Spectrum of benzo[a]pyrene-induced mutations in the Pig-a gene of L5178YTk+/− cells identified with next generation sequencing

- An efficient and flexible next generation sequencing method is developed for mutation analysis.
- The method is used to analyze the Pig-a gene from B[a]P-treated CD90-deficient L5178YTk+/−-3.7.2C single-cell-derived clones.
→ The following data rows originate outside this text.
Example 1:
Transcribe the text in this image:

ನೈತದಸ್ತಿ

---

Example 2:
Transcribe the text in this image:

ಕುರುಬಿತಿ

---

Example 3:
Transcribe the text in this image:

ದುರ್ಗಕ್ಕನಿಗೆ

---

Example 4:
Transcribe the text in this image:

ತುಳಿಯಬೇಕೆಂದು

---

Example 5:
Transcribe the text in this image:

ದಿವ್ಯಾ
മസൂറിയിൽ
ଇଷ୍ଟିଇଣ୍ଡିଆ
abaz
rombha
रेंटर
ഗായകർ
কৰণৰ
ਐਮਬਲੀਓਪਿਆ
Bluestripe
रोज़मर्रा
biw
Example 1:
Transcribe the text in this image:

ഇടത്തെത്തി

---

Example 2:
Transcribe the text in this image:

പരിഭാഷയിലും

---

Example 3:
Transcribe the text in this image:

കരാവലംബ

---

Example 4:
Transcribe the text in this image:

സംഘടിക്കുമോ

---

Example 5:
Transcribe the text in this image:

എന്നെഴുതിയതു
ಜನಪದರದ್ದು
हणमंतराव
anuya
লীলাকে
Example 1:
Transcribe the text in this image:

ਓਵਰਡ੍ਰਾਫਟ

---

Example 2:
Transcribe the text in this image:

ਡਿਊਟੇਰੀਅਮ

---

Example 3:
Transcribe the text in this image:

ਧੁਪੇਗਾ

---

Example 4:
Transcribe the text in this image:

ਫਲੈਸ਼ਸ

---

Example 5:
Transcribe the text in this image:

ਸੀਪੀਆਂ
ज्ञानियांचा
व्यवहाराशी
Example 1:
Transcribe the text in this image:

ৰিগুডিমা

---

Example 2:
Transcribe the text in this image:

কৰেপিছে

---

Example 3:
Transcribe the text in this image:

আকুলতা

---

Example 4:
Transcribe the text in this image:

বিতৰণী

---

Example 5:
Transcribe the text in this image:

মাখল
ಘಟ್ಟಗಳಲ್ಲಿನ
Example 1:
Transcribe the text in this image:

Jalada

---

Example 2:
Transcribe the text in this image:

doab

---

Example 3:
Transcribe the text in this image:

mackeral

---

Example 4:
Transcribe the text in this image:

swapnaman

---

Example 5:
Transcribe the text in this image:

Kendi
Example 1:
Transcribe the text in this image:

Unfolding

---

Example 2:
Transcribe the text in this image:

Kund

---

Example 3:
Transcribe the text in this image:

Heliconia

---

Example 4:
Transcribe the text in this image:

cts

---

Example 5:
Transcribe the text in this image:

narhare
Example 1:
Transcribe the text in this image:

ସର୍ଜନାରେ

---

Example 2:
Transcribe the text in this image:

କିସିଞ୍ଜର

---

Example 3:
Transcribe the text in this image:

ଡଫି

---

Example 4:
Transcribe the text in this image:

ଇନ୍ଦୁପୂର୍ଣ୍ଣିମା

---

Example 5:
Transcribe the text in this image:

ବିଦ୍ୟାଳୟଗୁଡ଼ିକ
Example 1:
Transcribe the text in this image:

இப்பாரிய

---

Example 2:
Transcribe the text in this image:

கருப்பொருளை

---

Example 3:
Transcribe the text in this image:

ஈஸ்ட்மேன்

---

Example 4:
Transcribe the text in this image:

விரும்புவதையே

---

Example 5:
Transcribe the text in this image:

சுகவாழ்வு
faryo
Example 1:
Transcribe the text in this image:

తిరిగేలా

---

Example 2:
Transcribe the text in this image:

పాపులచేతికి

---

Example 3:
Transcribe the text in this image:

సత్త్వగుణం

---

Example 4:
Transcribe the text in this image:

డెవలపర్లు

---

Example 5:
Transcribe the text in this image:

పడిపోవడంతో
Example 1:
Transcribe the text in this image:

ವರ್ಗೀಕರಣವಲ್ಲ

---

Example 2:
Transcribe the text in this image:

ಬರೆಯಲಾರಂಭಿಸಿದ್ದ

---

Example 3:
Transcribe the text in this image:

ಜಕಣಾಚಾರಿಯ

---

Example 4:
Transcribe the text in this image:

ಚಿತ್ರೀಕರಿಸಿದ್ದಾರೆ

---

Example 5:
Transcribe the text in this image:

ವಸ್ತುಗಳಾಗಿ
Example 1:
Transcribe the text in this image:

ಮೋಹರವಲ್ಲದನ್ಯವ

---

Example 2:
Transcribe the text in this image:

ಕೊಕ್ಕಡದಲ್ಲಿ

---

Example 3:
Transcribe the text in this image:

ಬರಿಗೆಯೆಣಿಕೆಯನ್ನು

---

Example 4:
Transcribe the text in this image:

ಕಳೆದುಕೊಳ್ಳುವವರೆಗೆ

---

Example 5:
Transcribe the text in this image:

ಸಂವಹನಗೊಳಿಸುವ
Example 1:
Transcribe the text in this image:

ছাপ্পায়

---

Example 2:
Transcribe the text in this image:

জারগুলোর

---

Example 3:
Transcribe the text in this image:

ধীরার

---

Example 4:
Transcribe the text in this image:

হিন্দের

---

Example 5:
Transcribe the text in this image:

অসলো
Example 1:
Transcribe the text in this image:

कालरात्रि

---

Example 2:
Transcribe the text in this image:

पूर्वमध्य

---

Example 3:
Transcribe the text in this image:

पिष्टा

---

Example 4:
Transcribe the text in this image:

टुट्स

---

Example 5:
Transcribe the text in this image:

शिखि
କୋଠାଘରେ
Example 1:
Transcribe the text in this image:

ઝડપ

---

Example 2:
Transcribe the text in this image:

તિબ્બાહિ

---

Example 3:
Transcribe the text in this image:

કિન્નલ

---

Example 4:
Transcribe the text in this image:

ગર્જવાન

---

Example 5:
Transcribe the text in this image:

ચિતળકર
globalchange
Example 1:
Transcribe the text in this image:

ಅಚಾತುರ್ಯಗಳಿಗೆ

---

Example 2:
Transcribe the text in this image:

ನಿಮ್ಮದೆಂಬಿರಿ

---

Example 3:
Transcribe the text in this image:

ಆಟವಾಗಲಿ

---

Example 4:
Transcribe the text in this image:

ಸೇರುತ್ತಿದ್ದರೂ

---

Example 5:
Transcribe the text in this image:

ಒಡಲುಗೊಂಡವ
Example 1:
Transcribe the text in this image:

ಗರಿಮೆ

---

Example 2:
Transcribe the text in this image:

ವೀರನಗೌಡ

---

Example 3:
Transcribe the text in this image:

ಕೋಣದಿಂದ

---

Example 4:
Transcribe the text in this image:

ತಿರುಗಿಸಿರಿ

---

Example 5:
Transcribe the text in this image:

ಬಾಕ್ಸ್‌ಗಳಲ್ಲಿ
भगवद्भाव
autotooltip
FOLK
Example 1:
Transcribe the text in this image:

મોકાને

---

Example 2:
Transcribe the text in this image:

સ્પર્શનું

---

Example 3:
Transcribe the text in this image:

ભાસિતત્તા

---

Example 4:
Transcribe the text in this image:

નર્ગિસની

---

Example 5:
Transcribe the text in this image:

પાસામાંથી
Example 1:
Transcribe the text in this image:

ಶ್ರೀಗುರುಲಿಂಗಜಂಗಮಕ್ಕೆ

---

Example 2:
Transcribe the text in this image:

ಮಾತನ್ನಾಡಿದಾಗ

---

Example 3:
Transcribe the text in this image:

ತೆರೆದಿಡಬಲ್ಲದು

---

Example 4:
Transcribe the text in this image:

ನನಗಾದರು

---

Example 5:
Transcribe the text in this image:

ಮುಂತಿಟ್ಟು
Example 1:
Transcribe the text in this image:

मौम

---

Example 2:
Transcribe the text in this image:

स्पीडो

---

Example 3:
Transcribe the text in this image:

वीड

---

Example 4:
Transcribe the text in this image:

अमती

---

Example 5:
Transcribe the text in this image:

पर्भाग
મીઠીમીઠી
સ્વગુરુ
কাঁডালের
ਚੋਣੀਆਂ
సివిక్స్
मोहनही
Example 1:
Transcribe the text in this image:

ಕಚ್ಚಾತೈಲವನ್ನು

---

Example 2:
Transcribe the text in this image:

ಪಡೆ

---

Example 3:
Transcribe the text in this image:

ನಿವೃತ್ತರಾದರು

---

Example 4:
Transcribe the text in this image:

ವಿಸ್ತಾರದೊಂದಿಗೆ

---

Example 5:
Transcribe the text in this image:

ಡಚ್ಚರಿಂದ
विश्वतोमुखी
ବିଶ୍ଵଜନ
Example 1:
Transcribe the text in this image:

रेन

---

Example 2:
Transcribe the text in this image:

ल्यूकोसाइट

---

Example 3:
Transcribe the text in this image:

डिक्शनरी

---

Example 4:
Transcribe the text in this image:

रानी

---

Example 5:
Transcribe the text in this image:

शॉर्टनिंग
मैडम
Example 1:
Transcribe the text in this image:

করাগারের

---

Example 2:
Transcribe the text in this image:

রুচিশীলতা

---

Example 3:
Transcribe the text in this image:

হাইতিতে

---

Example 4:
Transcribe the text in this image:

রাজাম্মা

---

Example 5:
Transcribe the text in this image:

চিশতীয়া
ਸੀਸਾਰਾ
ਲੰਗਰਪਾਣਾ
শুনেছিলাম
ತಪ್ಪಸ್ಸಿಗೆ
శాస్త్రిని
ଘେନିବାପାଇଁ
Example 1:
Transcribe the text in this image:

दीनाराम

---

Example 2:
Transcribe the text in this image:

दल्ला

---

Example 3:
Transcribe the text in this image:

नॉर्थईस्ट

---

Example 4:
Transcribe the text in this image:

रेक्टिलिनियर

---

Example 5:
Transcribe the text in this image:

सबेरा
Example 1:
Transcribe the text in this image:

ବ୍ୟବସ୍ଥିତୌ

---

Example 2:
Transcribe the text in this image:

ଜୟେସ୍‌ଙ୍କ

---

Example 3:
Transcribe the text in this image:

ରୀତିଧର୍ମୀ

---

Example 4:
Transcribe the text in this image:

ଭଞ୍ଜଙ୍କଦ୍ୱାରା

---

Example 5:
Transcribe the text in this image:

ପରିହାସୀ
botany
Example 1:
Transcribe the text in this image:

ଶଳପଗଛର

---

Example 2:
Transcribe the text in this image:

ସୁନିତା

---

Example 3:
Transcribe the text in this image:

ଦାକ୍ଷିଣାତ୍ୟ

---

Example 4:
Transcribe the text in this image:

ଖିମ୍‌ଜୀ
- The spectrum of analyzed Pig-a mutations in CD90-deficient clones is consistent with B[a]P exposure.
- The results validate the use of L5178YTk+/− mouse lymphoma cells for performing the in vitro Pig-a assay.

We used Sanger sequencing and next generation sequencing (NGS) for analysis of mutations in the endogenous X-linked Pig-a gene of clonally expanded L5178YTk+/− cells. The clones developed from single cells that were sorted on a flow cytometer based upon the expression pattern of the GPI-anchored marker, CD90, on their surface. CD90-deficient and CD90-proficient cells were sorted from untreated cultures and CD90-deficient cells were sorted from cultures treated with benzo[a]pyrene (B[a]P). Pig-a mutations were identified in all clones developed from CD90-deficient cells; no Pig-a mutations were found in clones of CD90-proficient cells. The spectrum of B[a]P-induced Pig-a mutations was dominated by basepair substitutions, small insertions and deletions at G:C, or at sequences rich in G:C content. We observed high concordance between Pig-a mutations determined by Sanger sequencing and by NGS, but NGS was able to identify mutations in samples that were difficult to analyze by Sanger sequencing (e.g., mixtures of two mutant clones). Overall, the NGS method is a cost and labor efficient high throughput approach for analysis of a large number of mutant clones.